У него был поразительной чуткости слух: он слышал не только голоса людей, но и тишину лунной ночи, плеск днепровской воды. Он говорил на особом, только ему присущем языке, даже в его повседневной речи можно было услышать гоголевские обороты, ритм почти музыкальный. Он был превосходным оратором, но манера говорить была такой же и в комнате: его мысли и чувства нельзя было передать другим строем. ‹…›
Ему пришлось пережить много горя. «Я был зачислен в лагерь биологистов, — невесело перечислял он в автобиографии, — пантеистов, переверзианцев, спинозистов». От него хотели отнять его детство, срубить деревья, которые уже росли в его внутреннем мире. Деда Семена Тарасовича, который был для него еще живым, яблоки которые все еще наливались, «одемьянили» (термин РАППа). Демьян Бедный возмутился «Землей», нашел в ней пантеизм и биологизм.
В 1951 году, собирая материал для сценария, Довженко остановился в селе Покровском. «На душе у меня — полный покой и мир, — записал он тогда в дневнике. — Все, что меня окружает здесь, дорого моему сердцу — мельчайшая вещь, малейший звук... Встал я и прошелся по комнате. Потом остановился, посмотрел в угол на образ пречистой девы с младенцем... Я не молился ей. Я мать вспомнил свою. Вспомнил, как она молилась ей когда-то за меня когда я был маленьким, еще таким, как у пречистой девы на руках, и когда был взрослым, когда нес через жизнь все свои страдания, все сомнения, все опасности, любовь и радость. И еще увидел я в образе, который и виден-то еле-еле (один лишь тихий силуэт в серебряном обрамлении), будто я увидел в нем юную доброту с ребенком, и доброта ее ласково словно бы прикоснулась ко мне прекрасной нежной рукой».

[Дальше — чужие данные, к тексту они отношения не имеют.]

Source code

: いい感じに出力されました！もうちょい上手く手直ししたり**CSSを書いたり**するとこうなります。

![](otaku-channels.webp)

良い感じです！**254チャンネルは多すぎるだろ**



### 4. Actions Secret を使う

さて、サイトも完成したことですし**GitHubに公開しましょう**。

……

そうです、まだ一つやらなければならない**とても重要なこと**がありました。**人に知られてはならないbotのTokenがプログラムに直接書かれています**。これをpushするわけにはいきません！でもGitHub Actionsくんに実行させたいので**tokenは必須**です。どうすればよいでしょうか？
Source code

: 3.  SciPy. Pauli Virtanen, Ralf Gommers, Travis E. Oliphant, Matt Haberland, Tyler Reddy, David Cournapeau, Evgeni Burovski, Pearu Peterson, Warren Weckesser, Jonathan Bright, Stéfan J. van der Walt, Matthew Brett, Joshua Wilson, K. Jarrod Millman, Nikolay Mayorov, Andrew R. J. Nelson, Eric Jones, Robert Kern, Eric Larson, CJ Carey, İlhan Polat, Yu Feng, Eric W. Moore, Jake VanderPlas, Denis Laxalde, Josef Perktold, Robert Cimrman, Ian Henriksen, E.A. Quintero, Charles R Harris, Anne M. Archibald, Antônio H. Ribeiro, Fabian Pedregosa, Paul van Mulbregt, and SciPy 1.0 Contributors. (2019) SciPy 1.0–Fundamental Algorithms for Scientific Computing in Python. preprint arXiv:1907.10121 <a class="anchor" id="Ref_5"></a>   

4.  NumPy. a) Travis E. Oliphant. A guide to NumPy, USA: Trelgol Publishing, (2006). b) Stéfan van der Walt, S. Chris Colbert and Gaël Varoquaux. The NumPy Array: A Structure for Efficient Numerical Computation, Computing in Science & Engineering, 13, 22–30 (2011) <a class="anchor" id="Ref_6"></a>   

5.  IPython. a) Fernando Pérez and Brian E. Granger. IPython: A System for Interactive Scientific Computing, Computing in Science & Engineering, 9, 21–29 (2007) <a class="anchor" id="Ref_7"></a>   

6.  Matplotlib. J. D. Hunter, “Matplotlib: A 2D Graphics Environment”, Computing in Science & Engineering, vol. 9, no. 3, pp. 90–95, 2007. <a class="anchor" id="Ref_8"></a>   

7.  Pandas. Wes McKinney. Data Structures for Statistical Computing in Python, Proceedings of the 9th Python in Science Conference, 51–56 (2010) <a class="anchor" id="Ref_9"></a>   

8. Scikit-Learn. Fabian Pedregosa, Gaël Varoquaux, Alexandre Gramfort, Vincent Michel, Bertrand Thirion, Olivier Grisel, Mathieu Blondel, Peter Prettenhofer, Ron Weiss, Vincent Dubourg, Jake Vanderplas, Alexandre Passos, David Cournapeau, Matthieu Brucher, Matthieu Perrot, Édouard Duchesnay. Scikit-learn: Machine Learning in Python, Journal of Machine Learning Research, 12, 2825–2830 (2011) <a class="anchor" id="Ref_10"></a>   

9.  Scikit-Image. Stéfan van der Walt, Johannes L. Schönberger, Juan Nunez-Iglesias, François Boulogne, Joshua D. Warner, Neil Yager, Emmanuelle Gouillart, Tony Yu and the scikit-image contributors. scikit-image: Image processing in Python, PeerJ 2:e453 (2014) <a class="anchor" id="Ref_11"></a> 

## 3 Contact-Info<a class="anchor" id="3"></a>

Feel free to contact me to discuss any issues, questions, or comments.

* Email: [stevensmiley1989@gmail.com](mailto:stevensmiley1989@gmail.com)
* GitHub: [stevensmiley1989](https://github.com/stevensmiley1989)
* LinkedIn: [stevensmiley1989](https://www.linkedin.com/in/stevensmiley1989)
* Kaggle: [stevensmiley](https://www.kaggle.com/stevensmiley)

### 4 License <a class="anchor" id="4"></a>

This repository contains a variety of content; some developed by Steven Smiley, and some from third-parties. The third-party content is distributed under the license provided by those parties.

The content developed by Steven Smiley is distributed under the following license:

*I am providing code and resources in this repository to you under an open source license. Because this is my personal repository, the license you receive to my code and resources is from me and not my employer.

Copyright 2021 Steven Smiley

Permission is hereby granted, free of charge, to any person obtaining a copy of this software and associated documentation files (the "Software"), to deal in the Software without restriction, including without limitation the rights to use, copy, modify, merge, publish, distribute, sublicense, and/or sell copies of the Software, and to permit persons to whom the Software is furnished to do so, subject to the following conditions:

Далекое, святое босоногое детство, как он его называл, все еще было с ним, было в нем.
Ну а то, что причиняло ему горе, мешало трудиться?.. «Недавно в кремлевской больнице престарелый Демьян Бедный встретил меня и говорит: „Не знаю, забыл уж, за что я тогда разругал вашу „Землю“. Но скажу вам — ни до, ни после я такой картины уже не видел. Какое это было произведение действительно большого искусства“. Я промолчал...» (запись 1945 года).
В 20-е годы слова «красота» боялись, как черт ладана; оно казалось слащавым, сентиментальным. Довженко показал силу красоты на экране. И сам он был удивительно красив. Мне он запомнился в сером костюме, голубой рубашке, загорелый, с седыми волосами, ясным взглядом. Он не только создавал произведения искусства, но и сам был произведением искусства.
Козинцев Г. Хата в Соснице // Довженко в воспоминаниях современников. М.: Искусство, 1982.